Emerging AI-Powered Malware

Beyond simply assisting with attack planning, AI is increasingly found within the malware itself. GTIG identified malware samples, internally dubbed HONESTCUE, which utilize Gemini's API to offload functionality generation. This malicious software is designed to evade traditional network-based detection and static analysis through a multi-layered obfuscation strategy. HONESTCUE acts as a downloader and launcher framework, sending prompts to Gemini's API and receiving C# source code in return. Its fileless secondary stage then compiles and executes payloads directly in memory, leaving no persistent artifacts on disk.

In a separate finding, GTIG uncovered COINBAIT, a phishing kit whose development was likely accelerated by AI code generation tools. This kit, which mimics a major cryptocurrency exchange to harvest credentials, was constructed using the AI-powered platform Lovable AI.

Abuse of Public AI Platforms

A novel social engineering strategy, dubbed 'ClickFix' campaigns, first appeared in December 2025. Google observed threat actors exploiting the public sharing functionalities of generative AI services like Gemini, ChatGPT, Copilot, DeepSeek, and Grok to host deceptive content. These campaigns distributed ATOMIC malware targeting macOS systems. Attackers manipulated AI models to generate realistic instructions for common computer tasks, then embedded malicious command-line scripts within these 'solutions.' By creating shareable links to these AI chat transcripts, threat actors leveraged trusted domains for their initial attack stage.

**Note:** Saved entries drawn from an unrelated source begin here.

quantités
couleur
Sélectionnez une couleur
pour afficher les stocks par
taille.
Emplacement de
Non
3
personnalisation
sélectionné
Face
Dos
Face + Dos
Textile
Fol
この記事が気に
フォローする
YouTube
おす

Model Extraction Attempts and Underground Markets

Operational misuse of AI is not the only concern. Google DeepMind and GTIG also detected a rise in model extraction attempts, sometimes called 'distillation attacks,' aimed at stealing intellectual property from AI models. One campaign targeting Gemini's reasoning capabilities involved over 100,000 prompts, designed to compel the model to output its reasoning processes. The wide array of questions suggested an attempt to replicate Gemini's logical abilities in various tasks and non-English languages. While direct attacks on cutting-edge AI models by advanced persistent threat (APT) actors were not observed, GTIG did identify and disrupt frequent model extraction attempts from private sector entities and researchers globally, seeking to clone proprietary logic.

Observations from English and Russian-language underground forums by GTIG indicate a steady demand for AI-enabled tools and services. However, nation-state hackers and other cybercriminals often struggle to develop their own custom AI models, instead relying on commercial products accessed via stolen credentials. One toolkit, 'Xanthorox,' was advertised as a custom AI for autonomous malware generation and phishing campaign development. GTIG’s investigation revealed Xanthorox was not a bespoke model but instead powered by several commercial AI products, including Gemini, accessed through illicitly obtained API keys.

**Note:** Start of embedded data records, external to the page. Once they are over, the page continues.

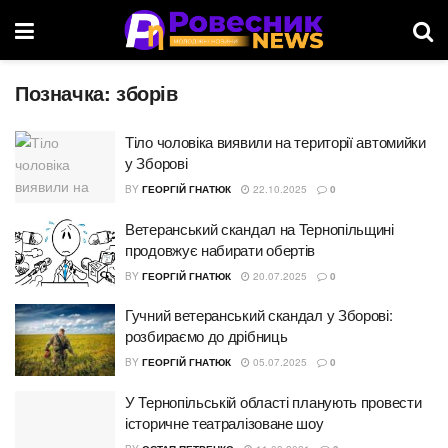
Позначка:
зборів
Тіло чоловіка виявили на території автомийки
у Зборові
BY
ГЕОРГІЙ ГНАТЮК
22.10.2025
0
Ветеранський скандал на Тернопільщині
продовжує набирати обертів
BY
ГЕОРГІЙ ГНАТЮК
20.07.2025
0
Гучний ветеранський скандал у Зборові:
розбираємо до дрібниць
BY
ГЕОРГІЙ ГНАТЮК
05.07.2025
0
У Тернопільській області планують провести
історичне театралізоване шоу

Google's Proactive Defense Measures

In response to these findings, Google has implemented various countermeasures against identified threat actors. This includes disabling accounts and assets associated with malicious activities. The company has also integrated this intelligence to enhance both its classifiers and models, allowing them to refuse assistance with similar attacks in the future. The report states a commitment to developing AI responsibly, which involves taking proactive steps to disrupt malicious activities by discontinuing projects and accounts linked to bad actors, while continuously refining models to reduce their susceptibility to misuse.

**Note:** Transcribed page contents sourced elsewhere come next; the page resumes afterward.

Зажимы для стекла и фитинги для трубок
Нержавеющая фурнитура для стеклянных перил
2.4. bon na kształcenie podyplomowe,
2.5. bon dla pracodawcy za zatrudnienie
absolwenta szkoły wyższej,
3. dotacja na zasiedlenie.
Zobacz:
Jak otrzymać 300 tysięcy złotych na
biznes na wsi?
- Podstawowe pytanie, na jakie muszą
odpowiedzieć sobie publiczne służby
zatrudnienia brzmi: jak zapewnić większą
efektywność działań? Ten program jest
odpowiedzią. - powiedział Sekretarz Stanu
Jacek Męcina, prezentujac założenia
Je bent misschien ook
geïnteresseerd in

Implications for Cybersecurity

GTIG emphasized that despite these advancements, no APT or information operations actors have achieved truly breakthrough capabilities that fundamentally alter the overall threat landscape. These findings, however, underscore the increasingly critical role of AI in cybersecurity, as both defenders and attackers race to harness the technology's capabilities. For enterprise security teams, particularly those in the Asia-Pacific region where Chinese and North Korean state-sponsored hackers remain highly active, the report serves as a crucial reminder to strengthen defenses against AI-augmented social engineering and reconnaissance operations.